New service stations are now required to have facilities to fill up vehicles with gas as well as with diesel or petrol. That is all very sensible, but by and large none of these things have happened or even been accepted in this country as yet.

I chair the all-party alternative energy group, which is not against any form of power generation but which is much in favour of conservation—that famous fifth fuel—and the use of fuels which are efficient, economic and low in pollutants. Alas, I do not expect in my time to be able to offer the House a water-propelled car, but one day H20 may be split into hydrogen and oxygen and we shall get our gas fuel, if not from the tap, then at least from a local source.

I submit that gas propulsion is not only not eccentric but the logical future method of propulsion. It is economical to use, although I have no doubt that my right hon. Friend the Chancellor would soon slap the equivalent of a petrol tax on if it became a standard fuel. But my argument in favour of Government support, and Government consideration is also a request to the private commercial sector to consider whether it should not look at something unusual but not illogical. We have gone from theory to practice. For many years, we have been able to convert petrol-driven cars to gas, with a bulk cylinder filling the boot. Indeed, one of my hon. Friends has run a vehicle twice around the clock using gas. Yet I suspect that hon. Members did not know that or realise that the effect had been achieved.

For years, this conversion method has worked, and now the Americans are building cars with engines designed to run on gas. That is the logical way forward. General Motors has manufactured such a car, codenamed GMC 3500, I believe. Toronto Transit uses 40-seater buses that run entirely on natural gas.

Mrs. Sandra Hale, commissioner of administration in Minnesota, has said: The Mideast crisis has made energy conservation fashionable again but, in Minnesota state, good energy conservation never went out of fashion. When our Country's petroleum supplies were threatened in the 1970s, Governor Rudy Perpich initiated energy conservation measures that carried the State through the crisis. These measures became a permanent part of State operations because they made sense for the longer term. The results have been impressive. Energy-efficient compact vehicles predominate. Minnegasco is the local natural gas distributor in Minnesota. With its help, more than 20 commercial fleets have been converted to natural gas propulsion.

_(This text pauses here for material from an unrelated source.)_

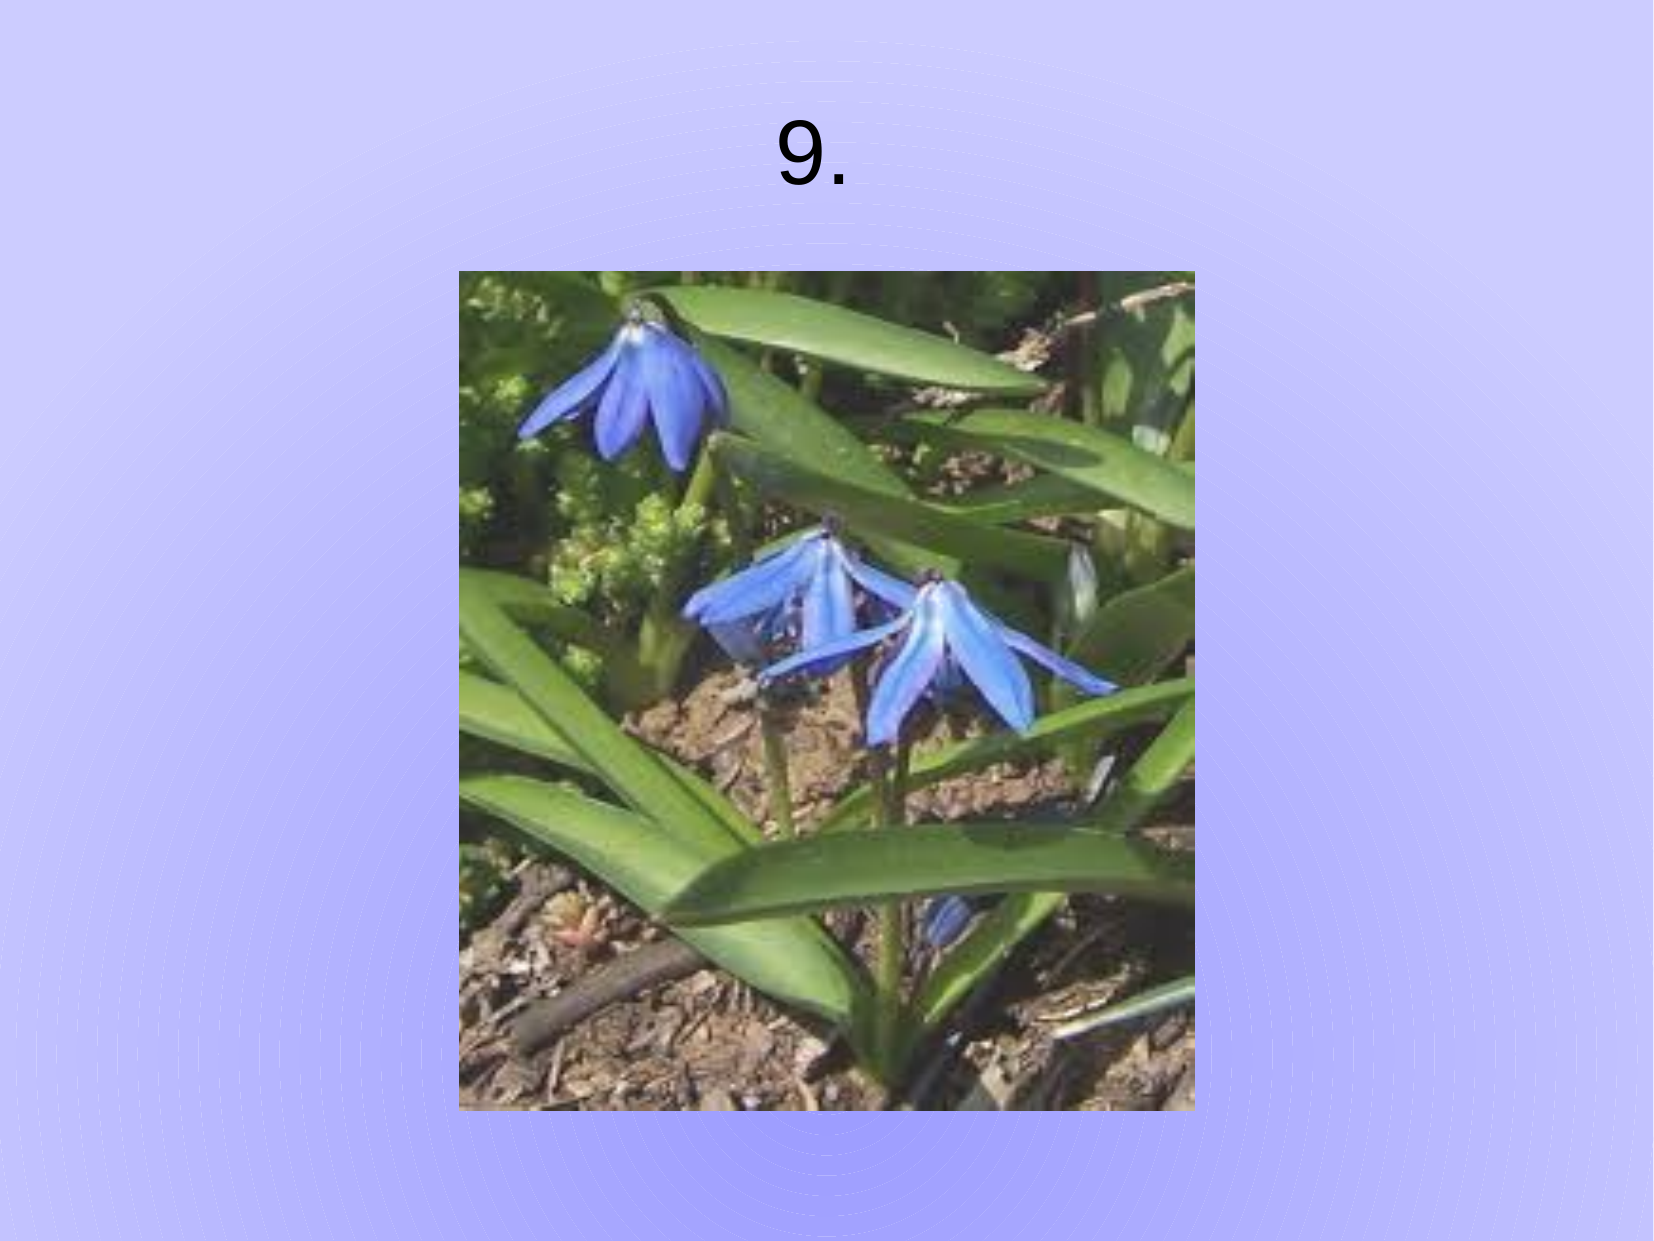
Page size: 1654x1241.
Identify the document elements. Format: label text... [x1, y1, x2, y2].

Also in the United States of America, the solar energy research institution in Golden, Colorado, is working on clean fuels such as the hythane system, whereby natural gas is blended with hydrogen towards an ultimate clean vehicle fuel. Nearer home, according to Automotive Engineering, May 1990, BMW is researching hydrogen-powered engines for some of its luxury cars. It will take a long time to make the full transition, but the beginning is there.

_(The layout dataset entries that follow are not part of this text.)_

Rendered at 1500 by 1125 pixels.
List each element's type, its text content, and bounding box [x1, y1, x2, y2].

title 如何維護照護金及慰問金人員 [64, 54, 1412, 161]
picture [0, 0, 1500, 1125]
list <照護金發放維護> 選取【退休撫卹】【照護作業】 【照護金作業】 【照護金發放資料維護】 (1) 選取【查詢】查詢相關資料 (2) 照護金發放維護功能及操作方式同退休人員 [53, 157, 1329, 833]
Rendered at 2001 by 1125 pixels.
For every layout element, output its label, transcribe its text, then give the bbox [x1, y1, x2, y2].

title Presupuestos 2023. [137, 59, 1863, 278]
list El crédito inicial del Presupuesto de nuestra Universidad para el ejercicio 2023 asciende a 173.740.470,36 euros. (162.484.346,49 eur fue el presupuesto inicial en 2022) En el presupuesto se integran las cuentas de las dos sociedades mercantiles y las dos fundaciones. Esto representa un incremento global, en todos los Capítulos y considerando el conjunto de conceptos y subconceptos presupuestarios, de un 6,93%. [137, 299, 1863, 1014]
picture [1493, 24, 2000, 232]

In the United Kingdom, British Gas recently acquired—with good timing, in view of my debate—Consumers Gas of Ontario, Canada's largest gas distribution company. British Gas is far from being some dreary old utility. It is now a huge international group seeking, treating and selling gas worldwide. Its chairman, Mr. Bob Evans, is a frequent visitor to the House, and confirms that the new company is fully committed to caring for the environment. He intends to spend $30 million in Canada on research and development, much of which will concentrate on the use of gas to power vehicles.

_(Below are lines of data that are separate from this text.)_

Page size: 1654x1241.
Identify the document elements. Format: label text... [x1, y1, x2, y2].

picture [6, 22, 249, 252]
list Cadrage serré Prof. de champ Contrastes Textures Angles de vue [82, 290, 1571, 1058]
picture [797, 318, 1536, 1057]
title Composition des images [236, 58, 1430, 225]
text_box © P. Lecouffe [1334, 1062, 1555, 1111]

There are other good things to come. The Ricardo Group, a British research and development company, claims that natural gas is a high-quality engine fuel, and that existing petrol engines can be easily converted to use it. But that is the past. The group is now testing prototype gas bus engines on behalf of the co-Nordic natural gas project. This involves a consortium of five major Scandinavian urban bus companies, with the tightest emission controls anywhere in the world. There is already acceptance that the system works, and people are experimenting—but not shouting the news as loudly as I would like. British Gas, the leader, has been in the field for many years, and is now committed to research and development.